We had to crash/dump one of our Lustre clients because of a deadlock issue in mdc_close(). The PID 5231 was waiting for a lock that it already owned. BTW, we had a lot of process waiting for this lock.
In the backtrace of the process, we can see two calls to mdc_close().
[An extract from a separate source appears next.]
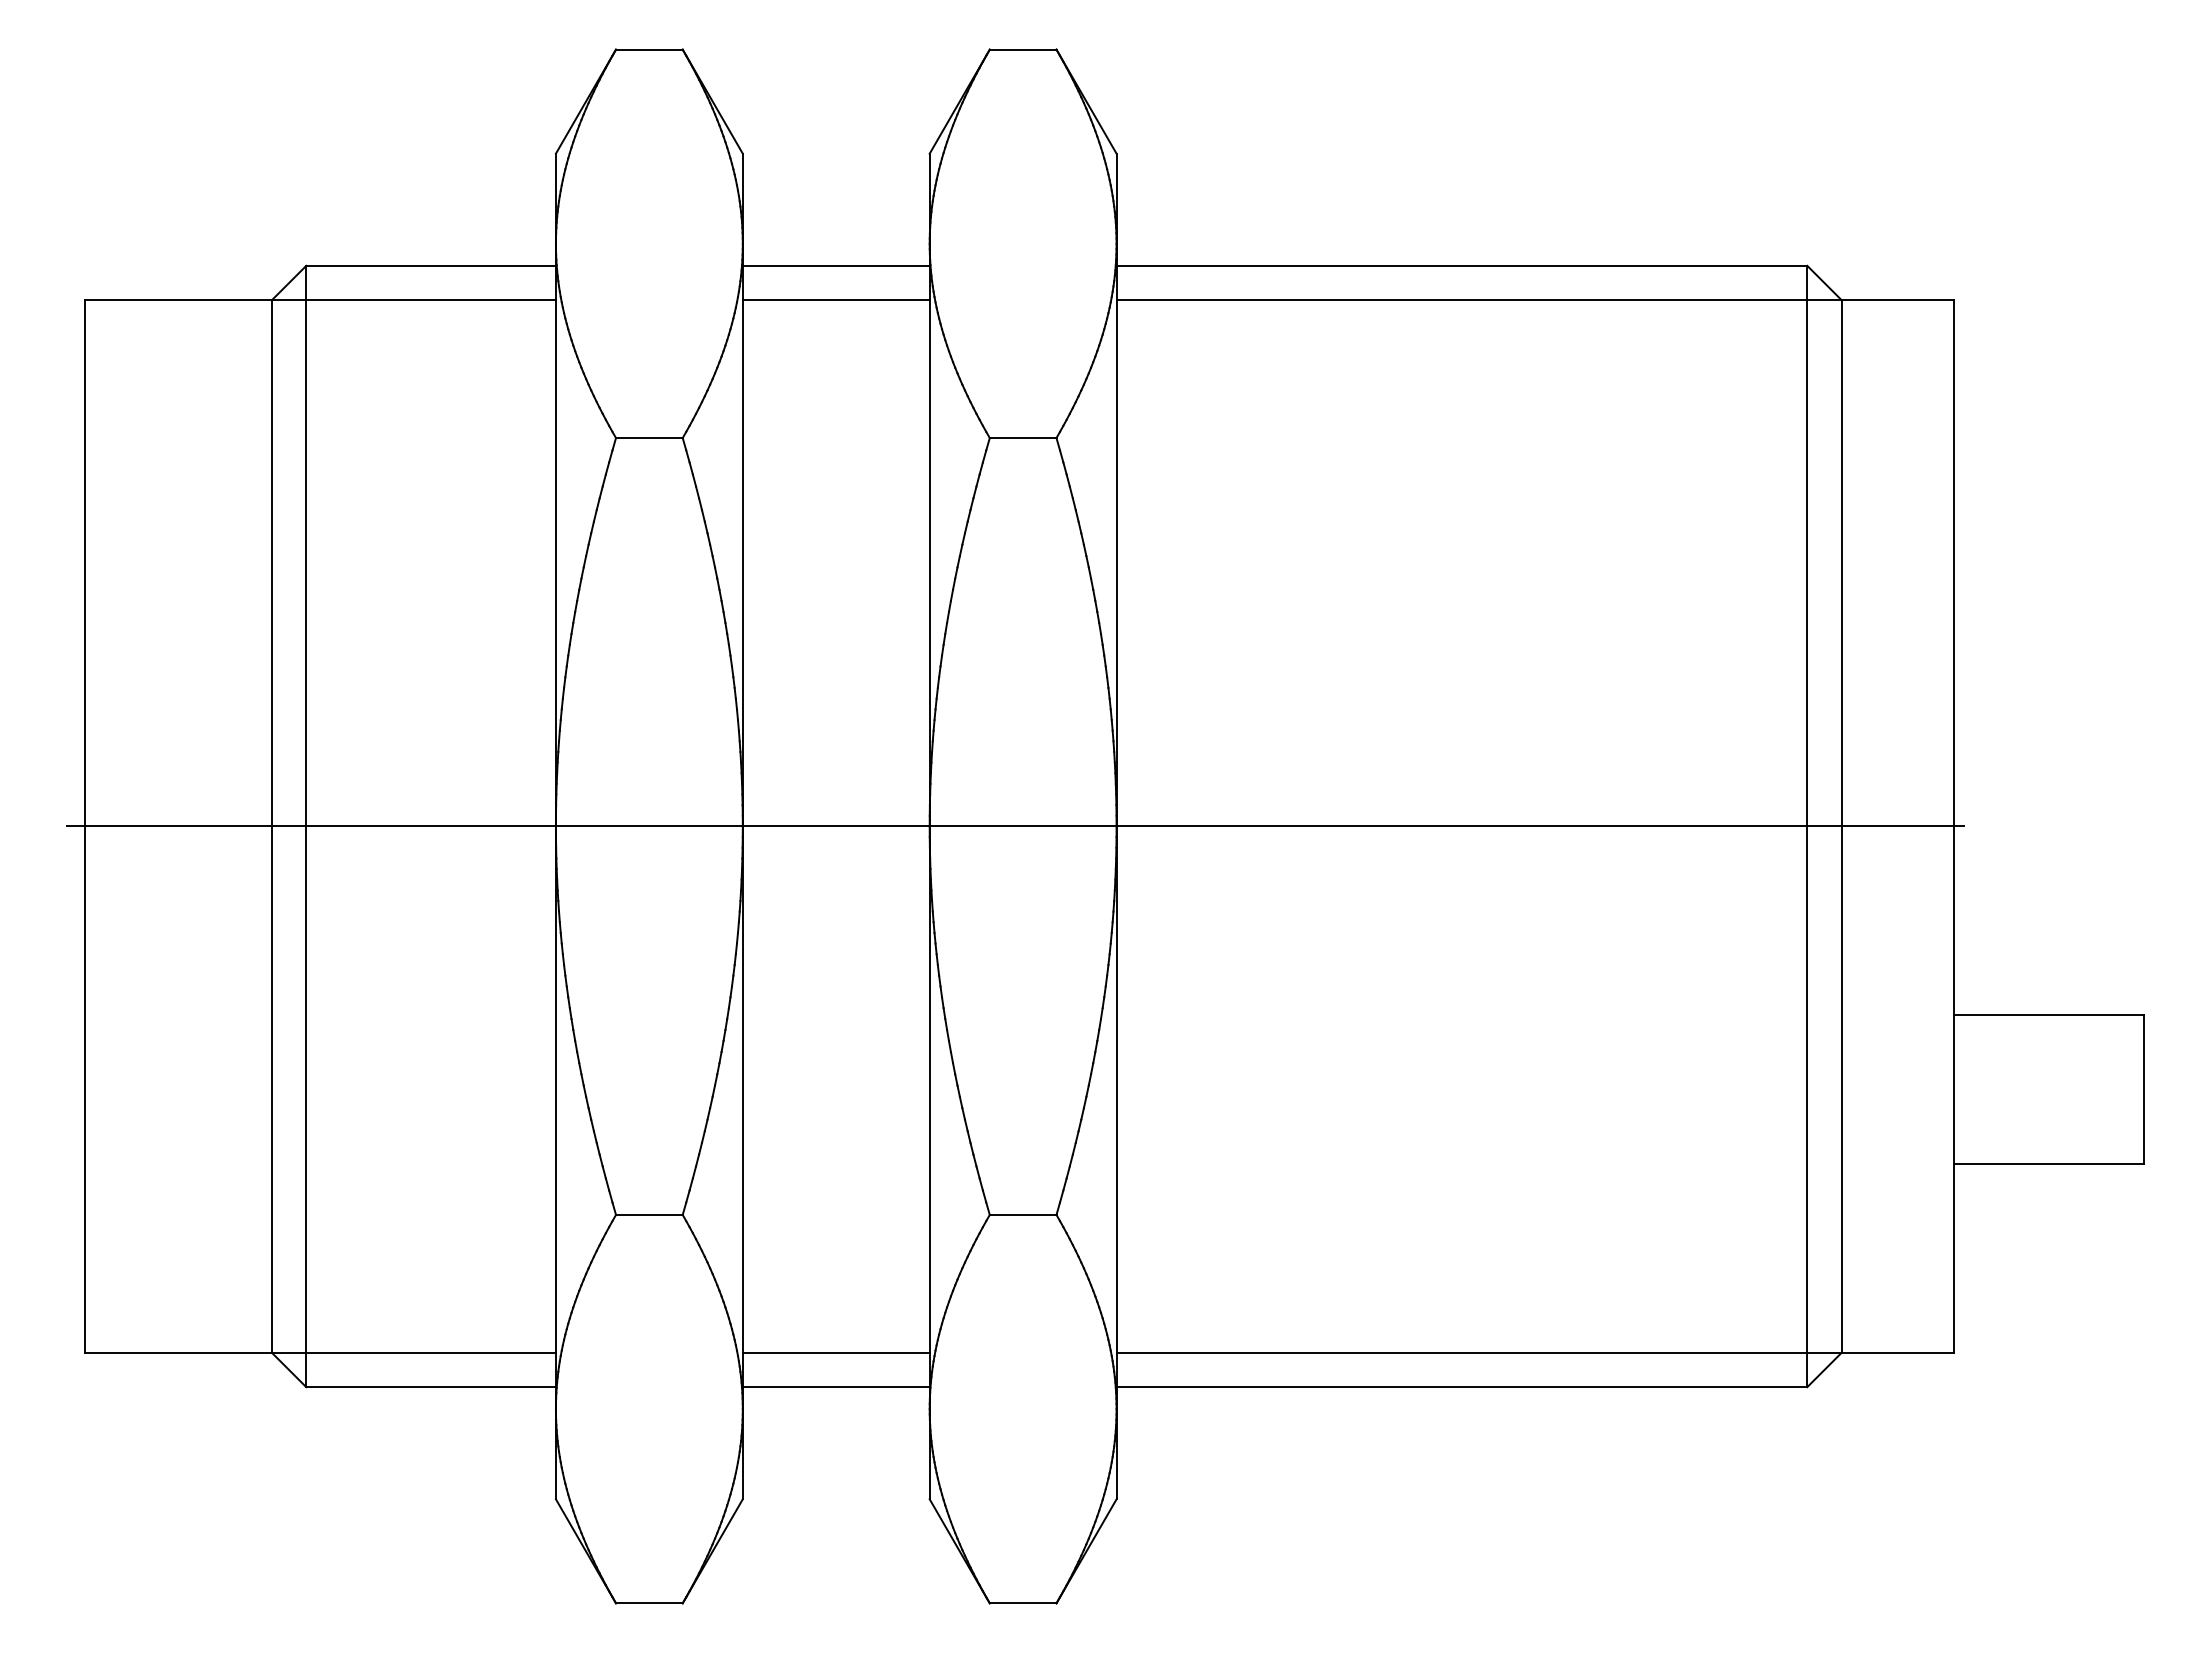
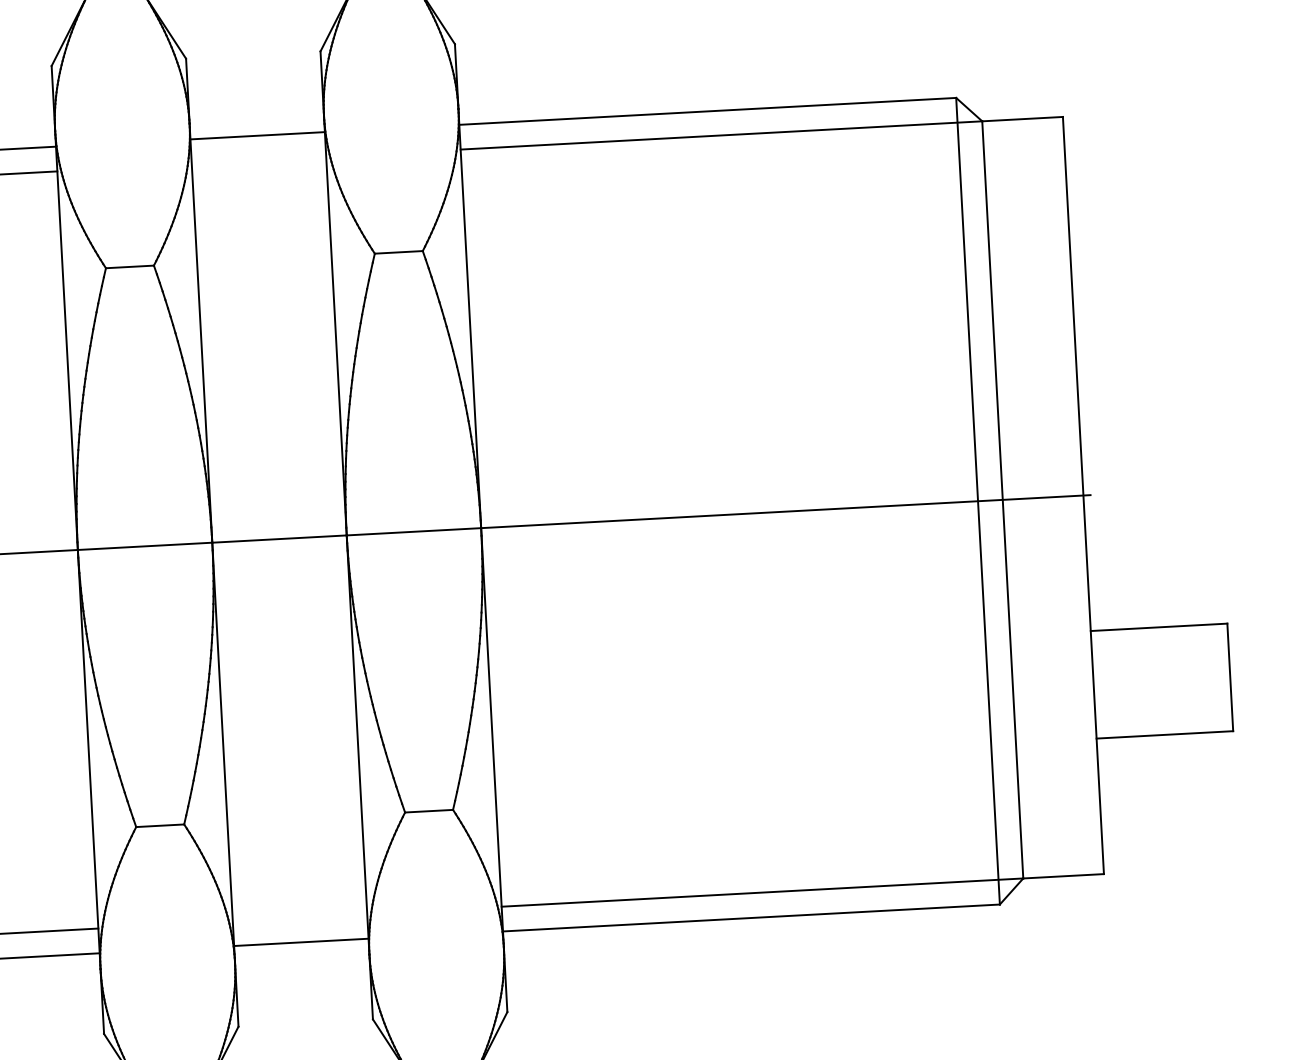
line: (835, 300) -> (258, 160), removed
line: (835, 1352) -> (299, 917), removed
The second is due to the system reclaiming memory.
crash> bt 5231
PID: 5231 TASK: ffff881518308b00 CPU: 2 COMMAND: "code2"
#0 [ffff88171cb43188] schedule at ffffffff81528a52
#1 [ffff88171cb43250] __mutex_lock_slowpath at ffffffff8152a20e
#2 [ffff88171cb432c0] mutex_lock at ffffffff8152a0ab <=== Requires a new lock
#3 [ffff88171cb432e0] mdc_close at ffffffffa09176db [mdc]
#4 [ffff88171cb43330] lmv_close at ffffffffa0b9bcb8 [lmv]
#5 [ffff88171cb43380] ll_close_inode_openhandle at ffffffffa0a80c1e [lustre]
#6 [ffff88171cb43400] ll_md_real_close at ffffffffa0a81afa [lustre]
#7 [ffff88171cb43430] ll_clear_inode at ffffffffa0a92dee [lustre]
#8 [ffff88171cb43470] clear_inode at ffffffff811a626c
#9 [ffff88171cb43490] dispose_list at ffffffff811a6340
#10 [ffff88171cb434d0] shrink_icache_memory at ffffffff811a6694
#11 [ffff88171cb43530] shrink_slab at ffffffff81138b7a
#12 [ffff88171cb43590] zone_reclaim at ffffffff8113b77e
#13 [ffff88171cb436b0] get_page_from_freelist at ffffffff8112d8dc
#14 [ffff88171cb437e0] __alloc_pages_nodemask at ffffffff8112f443
#15 [ffff88171cb43920] alloc_pages_current at ffffffff811680ca
#16 [ffff88171cb43950] __vmalloc_area_node at ffffffff81159696
#17 [ffff88171cb439b0] __vmalloc_node at ffffffff8115953d
#18 [ffff88171cb43a10] vmalloc at ffffffff8115985c
#19 [ffff88171cb43a20] cfs_alloc_large at ffffffffa03b4b1e [libcfs]
#20 [ffff88171cb43a30] null_alloc_repbuf at ffffffffa06c4961 [ptlrpc]
#21 [ffff88171cb43a60] sptlrpc_cli_alloc_repbuf at ffffffffa06b2355 [ptlrpc]
#22 [ffff88171cb43a90] ptl_send_rpc at ffffffffa068432c [ptlrpc]
#23 [ffff88171cb43b50] ptlrpc_send_new_req at ffffffffa067879b [ptlrpc]
#24 [ffff88171cb43bc0] ptlrpc_set_wait at ffffffffa067ddb6 [ptlrpc]
#25 [ffff88171cb43c60] ptlrpc_queue_wait at ffffffffa067e0df [ptlrpc] <=== PID has the lock
#26 [ffff88171cb43c80] mdc_close at ffffffffa0917714 [mdc]
#27 [ffff88171cb43cd0] lmv_close at ffffffffa0b9bcb8 [lmv]
#28 [ffff88171cb43d20] ll_close_inode_openhandle at ffffffffa0a80c1e [lustre]
#29 [ffff88171cb43da0] ll_md_real_close at ffffffffa0a81afa [lustre]
#30 [ffff88171cb43dd0] ll_md_close at ffffffffa0a81d8a [lustre]
#31 [ffff88171cb43e80] ll_file_release at ffffffffa0a8233b [lustre]
#32 [ffff88171cb43ec0] __fput at ffffffff8118ad55
#33 [ffff88171cb43f10] fput at ffffffff8118ae95
#34 [ffff88171cb43f20] filp_close at ffffffff811861bd
#35 [ffff88171cb43f50] sys_close at ffffffff81186295
#36 [ffff88171cb43f80] system_call_fastpath at ffffffff8100b072
RIP: 00002adaacdf26d0 RSP: 00007fff9665e238 RFLAGS: 00010246
RAX: 0000000000000003 RBX: ffffffff8100b072 RCX: 0000000000002261
RDX: 00000000044a24b0 RSI: 0000000000000001 RDI: 0000000000000005
RBP: 0000000000000000 R8: 00002adaad0ac560 R9: 0000000000000001
R10: 00000000000004fd R11: 0000000000000246 R12: 00000000000004fc
R13: 00000000ffffffff R14: 00000000044a23d0 R15: 00000000ffffffff
ORIG_RAX: 0000000000000003 CS: 0033 SS: 002b
We have a recursive locking here, which is not permitted.